Buprenorphine-naloxone administered daily was more cost-effective than monthly injections with extended-release naltrexone for prevention of opioid relapse, a new study found.
Researchers performed a cost-effectiveness analysis alongside a previous randomized clinical trial that compared a 24-week intervention with buprenorphine-naloxone or extended-release naltrexone plus 12 weeks of observation. The trial was conducted in adults with opioid use disorder in eight inpatient or residential treatment programs, and the primary outcome was opioid relapse-free survival. For the cost-effectiveness analysis, incremental costs combined with incremental quality-adjusted life-years (QALYs) and incremental time abstaining from opioids were the outcome measures. The analysis, which was funded by the National Institute on Drug Abuse, was published by Annals of Internal Medicine on Dec. 18.
The randomized clinical trial involved 570 patients with an average age of 34 years. Most were male and white and had public insurance (70%, 74%, and 64%, respectively). In the base-case analysis, when the health care sector perspective and a willingness-to-pay threshold of $100,000 per QALY were used, buprenorphine-naloxone was more likely to be preferable to extended-release naltrexone at 24 and 36 weeks. Similar results were noted when the societal perspective was used and with an outcome of incremental time abstaining from opioids. The researchers found that these results were sensitive to treatment costs and to the success of initiation of randomized treatment. Over 24 weeks, extended-release naltrexone cost an average of $5,317 more than buprenorphine-naloxone, primarily because the former was more expensive and required a longer detoxification period.
Limitations of the analysis included relatively short follow-up, a substantial amount of missing data, and the lack of information on patients' out-of-pocket costs and costs for social services. However, the authors concluded that based on their findings, buprenorphine-naloxone should usually be preferred over extended-release naltrexone for first-line treatment in cases where both options are clinically appropriate and patients must undergo detoxification to initiate the latter therapy. The authors noted that the certainty of their conclusions was affected by varying societal and treatment costs and that additional research identifying patients who would do better with extended-release naltrexone would help determine how their findings could affect policy decisions.

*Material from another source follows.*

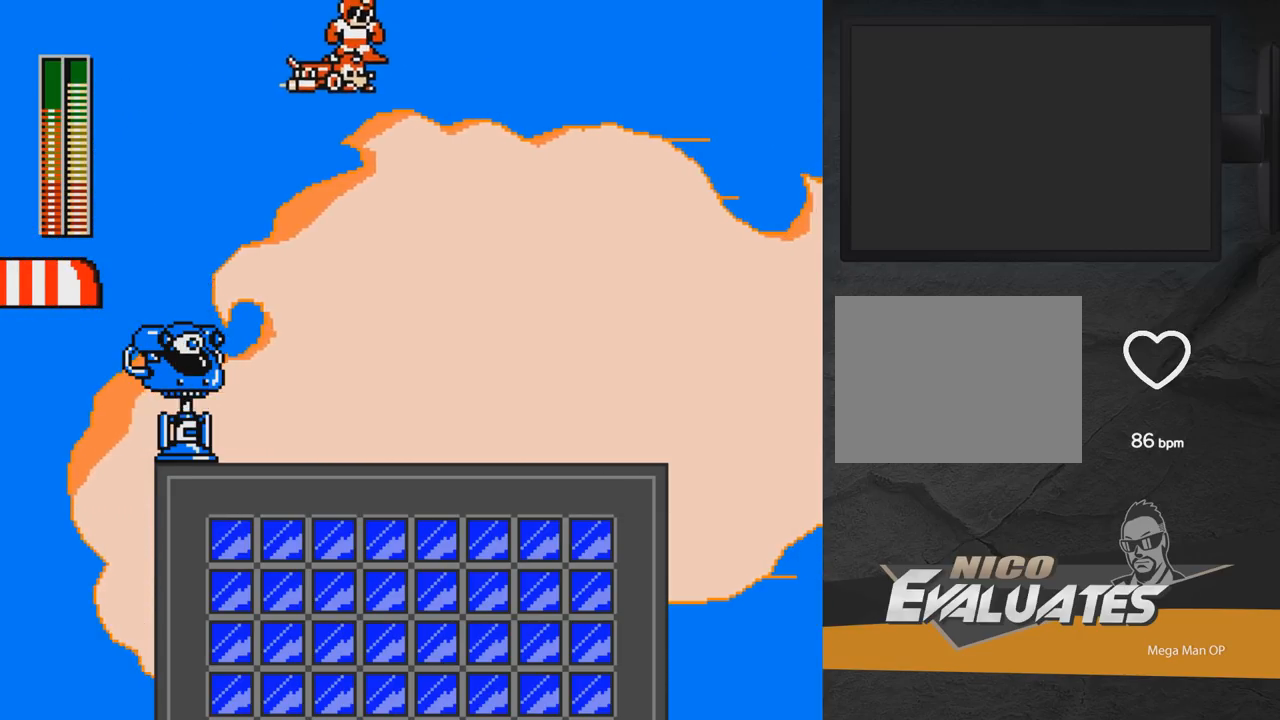
{"buttons": ["DPAD_RIGHT"], "right_stick": "center", "events": [[117, "DPAD_DOWN", "up"]]}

An accompanying editorial said that the health care delivery system is responsible for barriers to high-quality care in patients with opioid use disorder. Regulations currently restrict prescribing of two of the three FDA-approved drugs for this condition, and some institutions and programs prefer extended-release naltrexone “primarily because it is not an opioid,” despite documented difficulties with its use, the editorialists said. “By offering only naltrexone—a medication that most persons either will not receive or not continue—because of clinician or institutional beliefs, patients receive inferior treatment,” the editorialists wrote. “In the context of a high mortality rate and already limited access to addiction care, we need to offer the best treatment that patients will, in fact, receive and continue.”

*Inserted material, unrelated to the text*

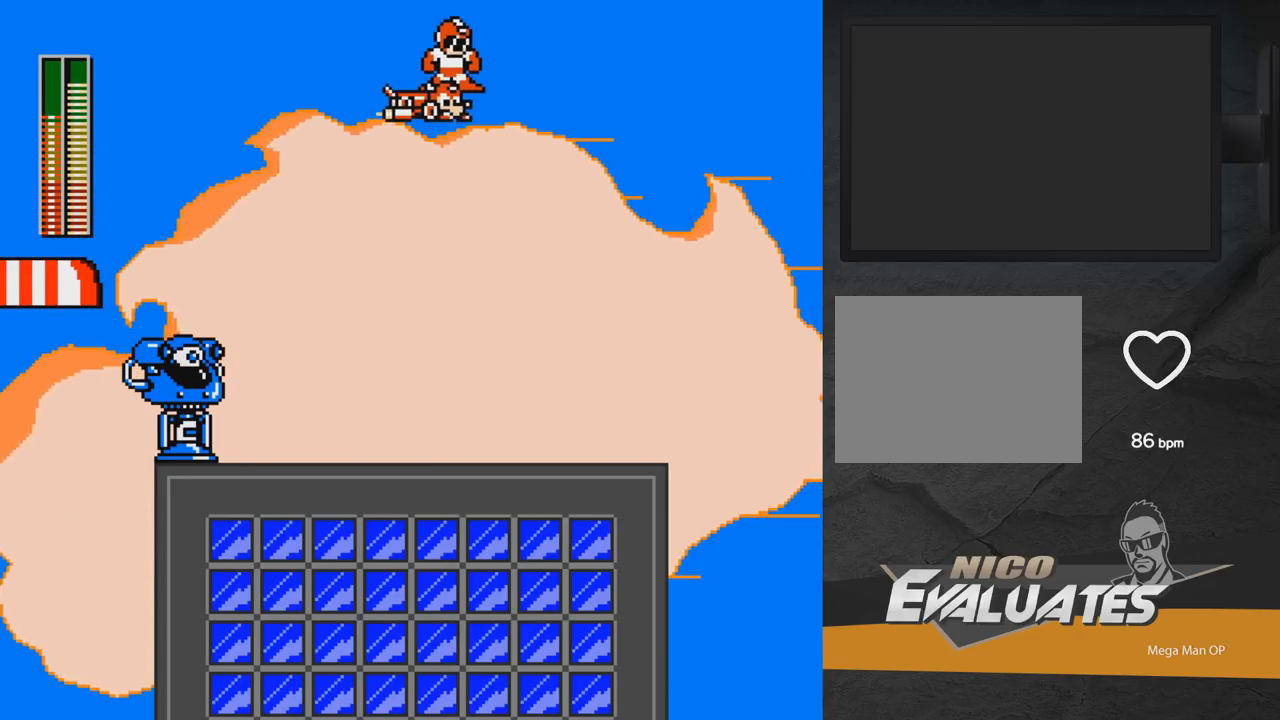
{"buttons": [], "right_stick": "center", "events": [[167, "DPAD_RIGHT", "up"]]}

A research letter also published by Annals of Internal Medicine on Dec. 18 looked at risk factors for chronic opioid use in opioid-naive patients newly diagnosed with neck, shoulder, knee or low back pain. The authors used the IBM MarketScan database to examine data on 412,021 patients ages 18 to 64 years whose musculoskeletal pain was severe enough to warrant a second outpatient or ED visit within 30 days of their first diagnosis. Chronic opioid use was defined as having filled 10 or more prescriptions or having at least 120 days' supply of hydrocodone, hydromorphone, methadone, morphine, oxymorphone, or oxycodone between 91 and 365 days after the initial diagnosis.

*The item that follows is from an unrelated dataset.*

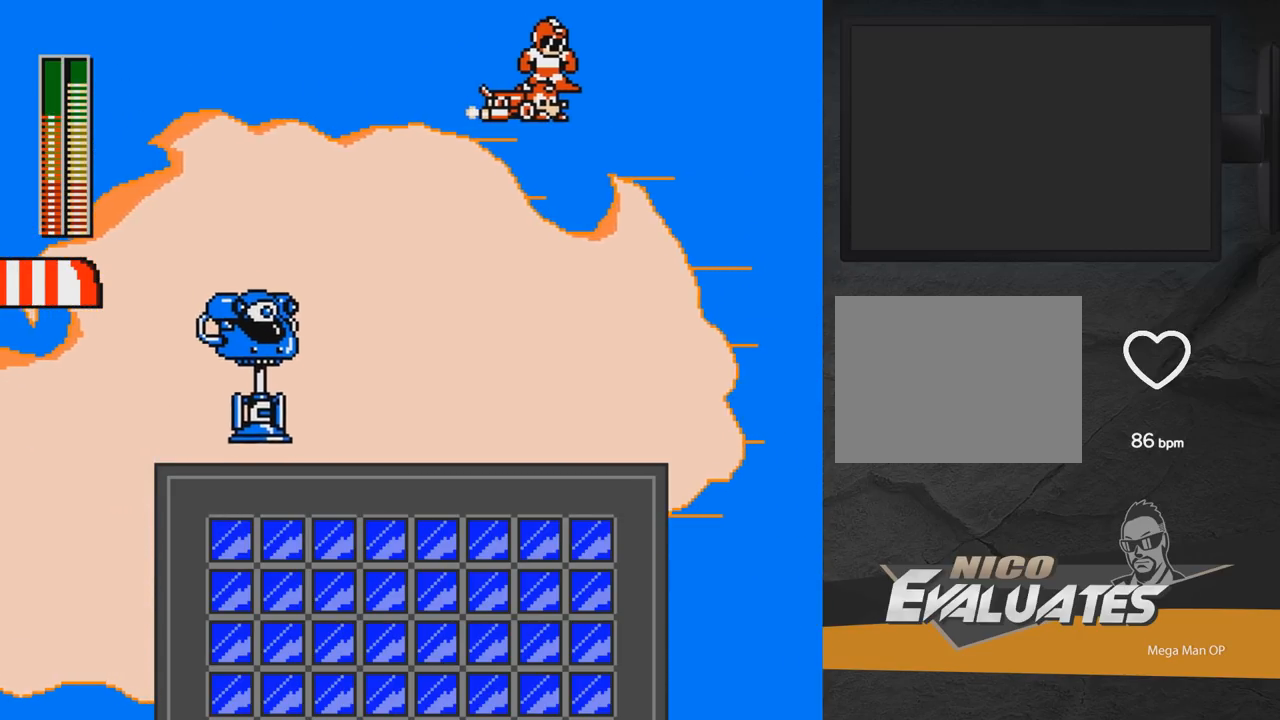
{"buttons": [], "right_stick": "center", "events": []}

The study sample included 51% men; average age was 45 years. Annual unadjusted risks for chronic opioid use over the study period were 1.5% for multiple sites of pain, 1.4% for low back pain, 0.43% for neck pain, and 0.3% each for shoulder and knee pain. The overall risk for chronic use for the entire sample was 0.31%. Pain location and opioid use within 90 days of diagnosis were the most notable risk factors for chronic opioid use. The researchers noted that their study involved only privately insured patients and that some patients may have used opioids before, among other limitations, but concluded that while risk of chronic opioid use for musculoskeletal pain has decreased, measures could be taken to reduce it further. Patients with the risk factors noted in their study “should be followed closely and may benefit from involvement of a nonpharmacologic provider, such as a physical therapist or chiropractor,” they wrote.